Old Norse and Finnish . . . don’t have a future tense, so the way the mind works is different
While I am a fan of the idea that language and culture/worldview are related, I have to say this kind of assertion leaves me skeptical. It’s fairly common for languages to use tense in different ways than the more commonly known (for an English speaker) Indo-European past-present-future tense system, but in terms of what you might call past/not past, the latter includes both the present and future (off the top of my head, I know that Finnish is like this, as well as the Semitic languages and Japanese). The lack of a grammatical future tense doesn’t mean that the language lacks the ability to talk/think about the future.
JFTR about the future tense, no Germanic language known to me has a synthetic future tense, but only different kinds of analytic ones. And from what I’ve learned about Old Norse/Old Icelandic, an analytic future “works” there, too (appropriate conjugated form of “munu” with infinitive).

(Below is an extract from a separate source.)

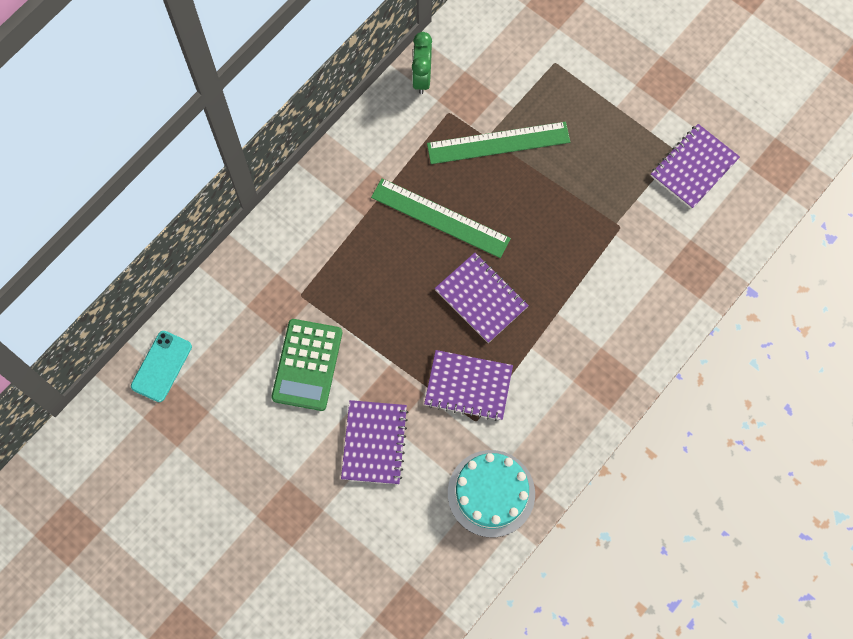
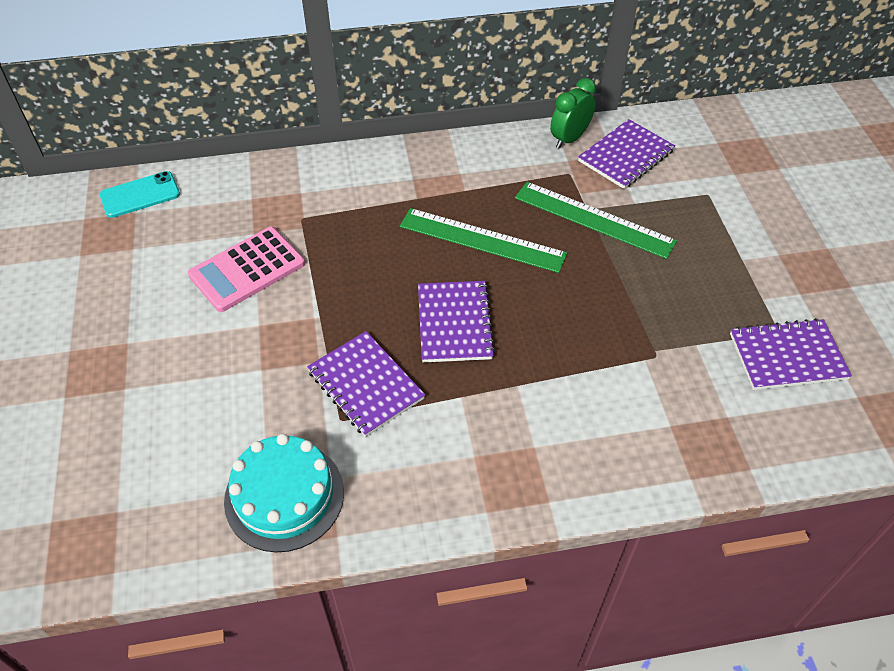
camera: 40 degrees right, 20 degrees down
(307, 365) = (247, 269): green calculator -> pink calculator
(374, 443) = (230, 368): purple notebook -> purple notebook (626, 156)
(440, 218) = (482, 240): green ruler -> green ruler turned 45 degrees counterclockwise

See https://en.wikipedia.org/wiki/Future_tense#Icelandic_and_Old_Norse for a reference.
In daily use, at least in German, you often use the present tense while expressing something in the future, e.g. referring to the future using an adverb like “morgen” (tomorrow). So you don’t even need a future tense to express a future concept.
Certainly, and the Germanic languages show a high degree of unique developments in relation to other Indo-European languages iirc. It does seem, though, that among highly inflected IE languages, a future tense is pretty common.
I thought the article was very good and I personally would like to see how Kari would recommend working through the “dark”.